== WORK TO COMPLETE ==
Please find every line in the entries below that contains the string "footer", and copy it.

[Plain-text document sources]
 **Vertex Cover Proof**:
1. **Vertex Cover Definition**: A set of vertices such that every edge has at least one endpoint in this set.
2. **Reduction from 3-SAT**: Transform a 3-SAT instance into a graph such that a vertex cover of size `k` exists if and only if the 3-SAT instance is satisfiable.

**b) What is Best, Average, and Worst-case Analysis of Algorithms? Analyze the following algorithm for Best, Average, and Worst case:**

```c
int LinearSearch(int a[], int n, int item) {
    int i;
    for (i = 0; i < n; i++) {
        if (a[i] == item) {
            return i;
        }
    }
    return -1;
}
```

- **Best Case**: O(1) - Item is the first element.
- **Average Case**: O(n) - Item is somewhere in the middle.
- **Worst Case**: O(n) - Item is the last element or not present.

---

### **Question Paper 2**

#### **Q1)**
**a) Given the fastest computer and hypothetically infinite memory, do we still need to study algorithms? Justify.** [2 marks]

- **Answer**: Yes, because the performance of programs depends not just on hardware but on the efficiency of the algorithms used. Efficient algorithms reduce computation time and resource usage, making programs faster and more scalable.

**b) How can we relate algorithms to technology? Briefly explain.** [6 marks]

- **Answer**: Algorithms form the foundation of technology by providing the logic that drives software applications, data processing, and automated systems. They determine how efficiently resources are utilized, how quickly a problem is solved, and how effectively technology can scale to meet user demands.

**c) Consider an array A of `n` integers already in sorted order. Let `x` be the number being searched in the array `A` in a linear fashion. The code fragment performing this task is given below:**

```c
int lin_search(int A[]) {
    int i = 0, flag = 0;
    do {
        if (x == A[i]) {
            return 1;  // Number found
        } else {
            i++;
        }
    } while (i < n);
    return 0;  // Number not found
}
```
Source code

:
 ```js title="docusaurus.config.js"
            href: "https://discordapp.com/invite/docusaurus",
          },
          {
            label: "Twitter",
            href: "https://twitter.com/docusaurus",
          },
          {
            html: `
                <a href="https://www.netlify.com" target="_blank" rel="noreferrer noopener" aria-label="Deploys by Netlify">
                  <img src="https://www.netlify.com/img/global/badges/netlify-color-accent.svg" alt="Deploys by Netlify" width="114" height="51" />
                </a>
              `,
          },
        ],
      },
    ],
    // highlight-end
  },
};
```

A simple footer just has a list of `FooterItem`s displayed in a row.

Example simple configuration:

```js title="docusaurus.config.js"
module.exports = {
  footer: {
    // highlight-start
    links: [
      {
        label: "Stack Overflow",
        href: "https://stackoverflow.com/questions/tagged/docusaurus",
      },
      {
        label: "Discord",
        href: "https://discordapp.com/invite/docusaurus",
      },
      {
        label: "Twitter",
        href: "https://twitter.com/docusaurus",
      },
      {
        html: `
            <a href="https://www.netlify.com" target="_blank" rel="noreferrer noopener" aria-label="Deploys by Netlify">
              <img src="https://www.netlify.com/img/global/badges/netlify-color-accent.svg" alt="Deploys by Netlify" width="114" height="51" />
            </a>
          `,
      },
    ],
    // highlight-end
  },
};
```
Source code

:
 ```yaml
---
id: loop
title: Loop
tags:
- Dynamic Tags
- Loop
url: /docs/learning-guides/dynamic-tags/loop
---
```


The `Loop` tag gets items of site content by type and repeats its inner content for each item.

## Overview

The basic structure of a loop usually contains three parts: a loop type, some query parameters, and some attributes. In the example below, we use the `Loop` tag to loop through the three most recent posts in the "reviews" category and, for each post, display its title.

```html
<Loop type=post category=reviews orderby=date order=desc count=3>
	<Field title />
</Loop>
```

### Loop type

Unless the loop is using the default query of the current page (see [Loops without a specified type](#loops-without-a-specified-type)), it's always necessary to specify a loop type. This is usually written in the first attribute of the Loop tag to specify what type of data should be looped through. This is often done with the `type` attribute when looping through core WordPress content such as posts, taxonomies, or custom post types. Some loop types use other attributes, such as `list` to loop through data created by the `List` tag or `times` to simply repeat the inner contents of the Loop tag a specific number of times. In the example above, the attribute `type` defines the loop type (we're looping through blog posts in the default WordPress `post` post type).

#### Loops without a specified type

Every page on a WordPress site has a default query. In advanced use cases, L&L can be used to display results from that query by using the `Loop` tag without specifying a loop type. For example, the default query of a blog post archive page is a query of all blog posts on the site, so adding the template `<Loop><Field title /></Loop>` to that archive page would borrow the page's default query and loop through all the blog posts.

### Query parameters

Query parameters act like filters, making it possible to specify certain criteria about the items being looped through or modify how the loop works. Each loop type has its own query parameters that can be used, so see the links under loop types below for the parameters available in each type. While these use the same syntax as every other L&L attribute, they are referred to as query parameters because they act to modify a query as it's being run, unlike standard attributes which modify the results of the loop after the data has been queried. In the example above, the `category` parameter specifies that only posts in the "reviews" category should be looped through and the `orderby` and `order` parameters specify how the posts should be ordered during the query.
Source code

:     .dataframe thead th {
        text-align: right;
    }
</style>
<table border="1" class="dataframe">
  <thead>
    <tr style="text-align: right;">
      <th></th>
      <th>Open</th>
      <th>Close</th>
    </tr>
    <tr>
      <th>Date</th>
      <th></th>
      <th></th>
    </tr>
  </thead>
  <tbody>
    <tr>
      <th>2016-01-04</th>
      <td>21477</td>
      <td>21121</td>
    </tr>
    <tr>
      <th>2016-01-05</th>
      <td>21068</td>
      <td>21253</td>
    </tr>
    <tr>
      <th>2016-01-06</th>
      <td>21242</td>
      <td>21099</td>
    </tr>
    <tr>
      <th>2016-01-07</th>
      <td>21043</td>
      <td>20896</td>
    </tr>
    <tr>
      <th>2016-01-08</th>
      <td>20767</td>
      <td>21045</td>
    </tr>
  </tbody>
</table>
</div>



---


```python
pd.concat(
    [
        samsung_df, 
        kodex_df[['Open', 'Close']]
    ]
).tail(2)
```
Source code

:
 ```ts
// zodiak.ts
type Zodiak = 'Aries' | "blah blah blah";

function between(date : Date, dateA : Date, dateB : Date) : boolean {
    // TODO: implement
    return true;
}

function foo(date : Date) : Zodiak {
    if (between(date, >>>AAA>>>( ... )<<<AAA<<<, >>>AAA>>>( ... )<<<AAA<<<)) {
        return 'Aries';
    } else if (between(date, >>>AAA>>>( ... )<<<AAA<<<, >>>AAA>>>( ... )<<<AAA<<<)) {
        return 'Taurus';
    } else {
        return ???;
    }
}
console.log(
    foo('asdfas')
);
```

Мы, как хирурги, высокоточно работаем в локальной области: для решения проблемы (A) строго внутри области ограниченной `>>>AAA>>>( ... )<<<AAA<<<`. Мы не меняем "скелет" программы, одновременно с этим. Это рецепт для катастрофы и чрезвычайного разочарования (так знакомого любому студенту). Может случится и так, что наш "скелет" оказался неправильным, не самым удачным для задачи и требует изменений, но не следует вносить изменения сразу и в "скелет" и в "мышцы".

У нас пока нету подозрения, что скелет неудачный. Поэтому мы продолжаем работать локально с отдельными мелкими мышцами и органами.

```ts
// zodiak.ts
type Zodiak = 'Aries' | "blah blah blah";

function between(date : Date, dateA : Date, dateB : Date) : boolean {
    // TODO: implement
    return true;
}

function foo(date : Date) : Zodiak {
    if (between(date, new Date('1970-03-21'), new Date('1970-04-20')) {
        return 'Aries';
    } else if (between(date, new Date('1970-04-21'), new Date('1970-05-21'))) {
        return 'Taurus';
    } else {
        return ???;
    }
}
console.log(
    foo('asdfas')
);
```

== WRITTEN ANSWER ==
A simple footer just has a list of `FooterItem`s displayed in a row.
  footer: {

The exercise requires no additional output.